Avec les enfants de la maison, il est joueur et patient tant que le jeu reste cadré. Avec un chat déjà présent, la cohabitation se fait généralement bien si le chiot a grandi avec lui. Avec un chien inconnu du même sexe, un mâle adulte peut se montrer entier.
Santé et dépistages
La race est saine dans l’ensemble, sans tare de conformation ni excès de type. Les points suivis par les clubs sont classiques chez un chien de travail de ce format : la dysplasie coxo-fémorale, lue sur radiographie officielle et cotée de A à E, la dysplasie du coude, et les affections oculaires héréditaires que dépiste un examen chez un vétérinaire ophtalmologiste agréé. Demandez les résultats des deux parents, pas seulement du père.
Le poil court ne réclame qu’un brossage hebdomadaire, davantage pendant les deux mues annuelles où le sous-poil part en abondance. Pas de toilettage, pas de tonte, pas de démêlage. Les oreilles tombantes, en revanche, se contrôlent après chaque baignade et après les sorties en forêt, où les épillets s’y logent volontiers au début de l’été. Les griffes s’usent seules chez un chien qui travaille sur terrain dur, beaucoup moins chez un chien de ville, où elles se coupent toutes les trois à quatre semaines.
Ce que coûte un Bouvier d’Appenzell
Le prix d’achat d’un chiot inscrit au livre des origines dépend surtout de la rareté : peu de portées, une demande régulière, et souvent un déplacement en Suisse ou en Allemagne pour trouver le bon élevage.

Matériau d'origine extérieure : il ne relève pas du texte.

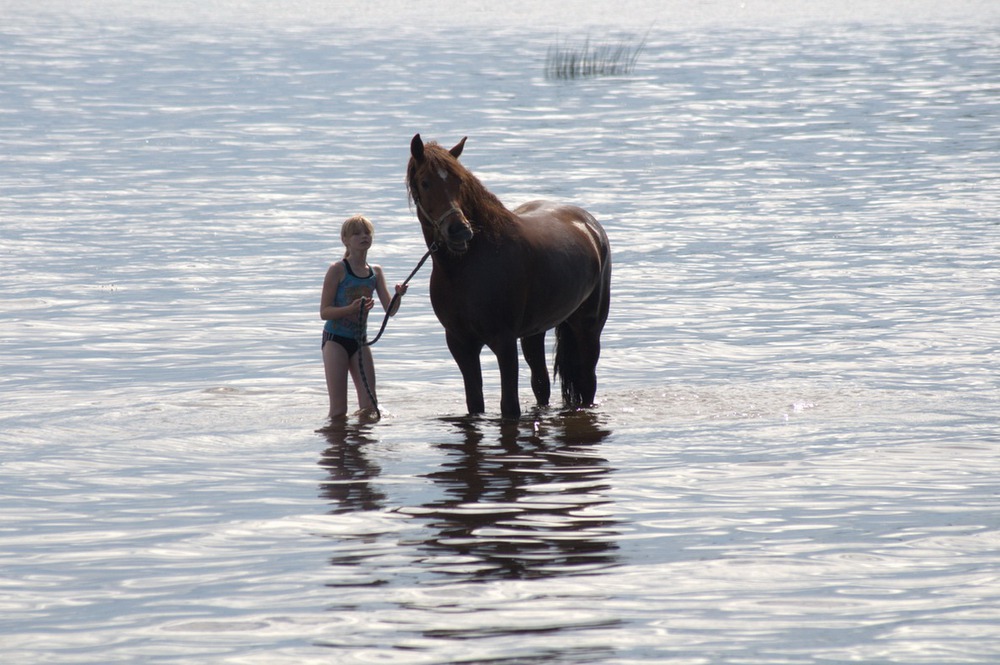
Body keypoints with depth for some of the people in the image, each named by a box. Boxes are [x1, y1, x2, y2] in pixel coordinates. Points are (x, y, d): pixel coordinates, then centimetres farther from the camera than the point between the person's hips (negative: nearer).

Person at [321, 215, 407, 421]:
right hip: (335, 339, -5)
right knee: (338, 409, -9)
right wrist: (351, 308, -29)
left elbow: (390, 310, 2)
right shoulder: (337, 270, -10)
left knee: (369, 407, 0)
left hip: (359, 341, 5)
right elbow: (324, 312, -12)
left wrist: (398, 296, -21)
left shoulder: (375, 272, 6)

Le tarif pratiqué se situe dans la fourchette haute des chiens de taille moyenne, et il inclut normalement l’identification, la primovaccination et le certificat vétérinaire de bonne santé.

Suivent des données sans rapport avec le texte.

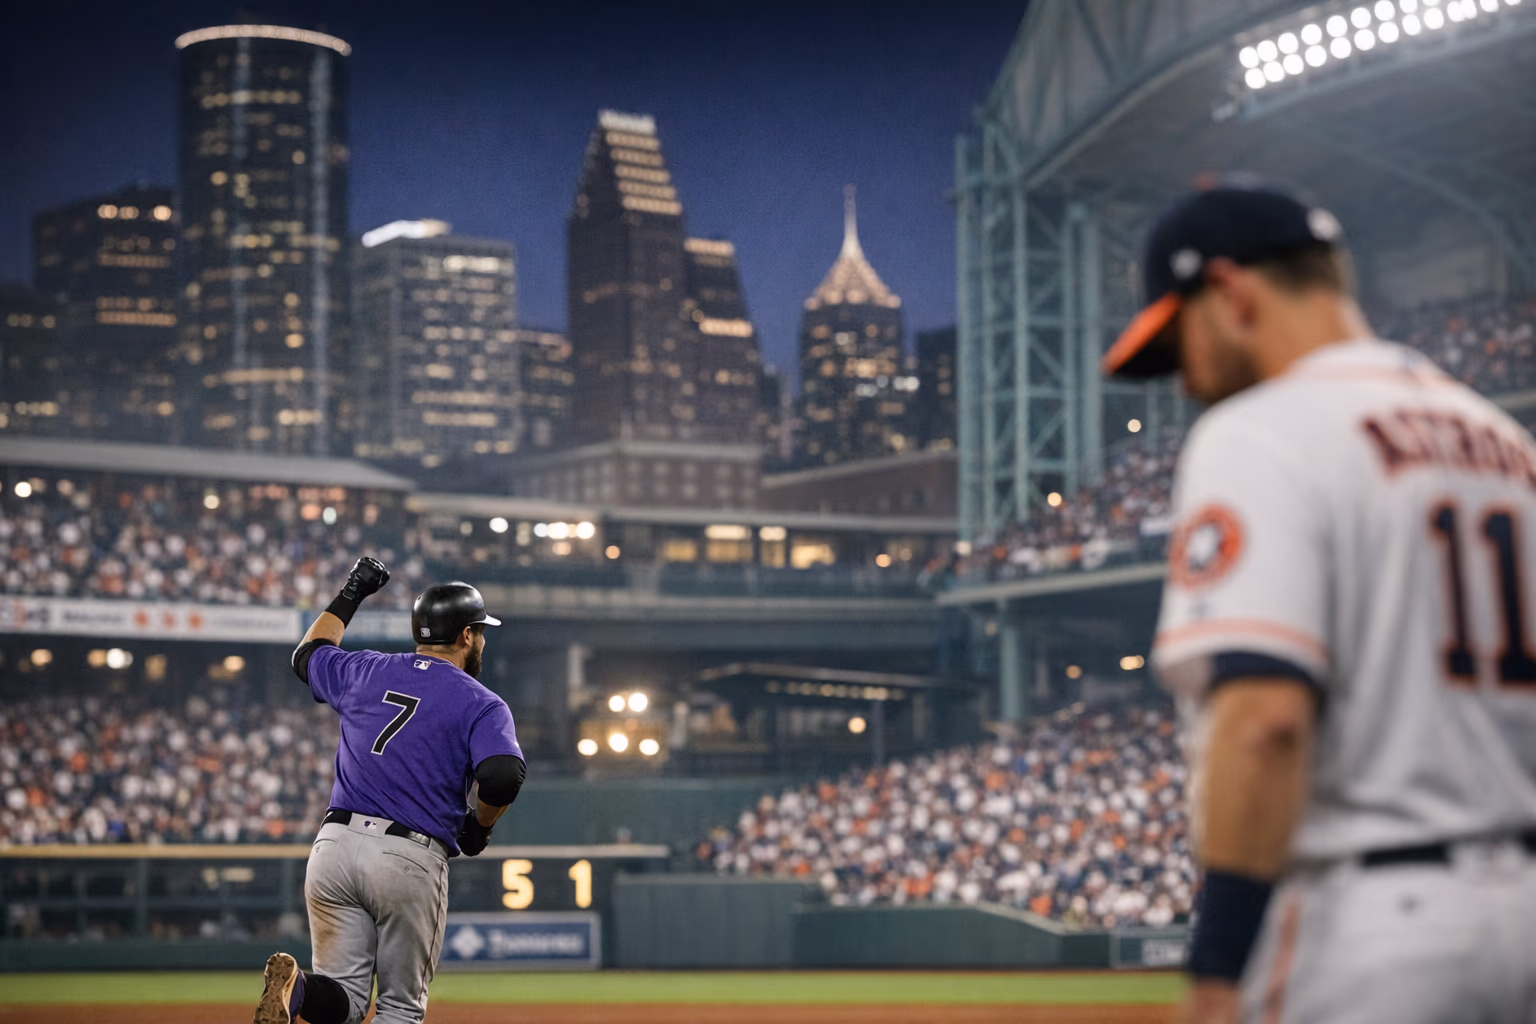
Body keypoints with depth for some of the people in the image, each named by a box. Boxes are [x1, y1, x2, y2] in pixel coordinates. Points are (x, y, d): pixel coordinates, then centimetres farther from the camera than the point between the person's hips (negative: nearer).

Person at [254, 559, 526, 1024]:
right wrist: (478, 825, 1)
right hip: (411, 859, -4)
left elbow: (307, 654, 35)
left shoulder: (364, 672, 14)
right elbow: (503, 776, -18)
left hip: (335, 845, 4)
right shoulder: (482, 705, 0)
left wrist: (350, 594, 45)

Le coût de fonctionnement, lui, reste modéré pour un chien de 25 à 30 kg : pas de toilettage, un poil qui n’attrape ni la boue ni les nœuds, une race saine qui fréquente peu la clinique avant l’âge mûr. Les postes réels sont l’alimentation, les antiparasitaires et l’assurance. Sur la durée de vie d’un chien, ce sont les frais de garde pendant les vacances qui pèsent le plus lourd chez les propriétaires de cette race, parce qu’un Appenzell placé en pension sans occupation aboie et se fait remarquer.
Un point pratique pour finir. Le club suisse de la race et la Société centrale canine tiennent à jour les listes d’affixes actifs : c’est par là qu’il faut commencer, en demandant systématiquement à voir la mère avec la portée et les résultats de radiographie des deux parents avant de verser une réservation.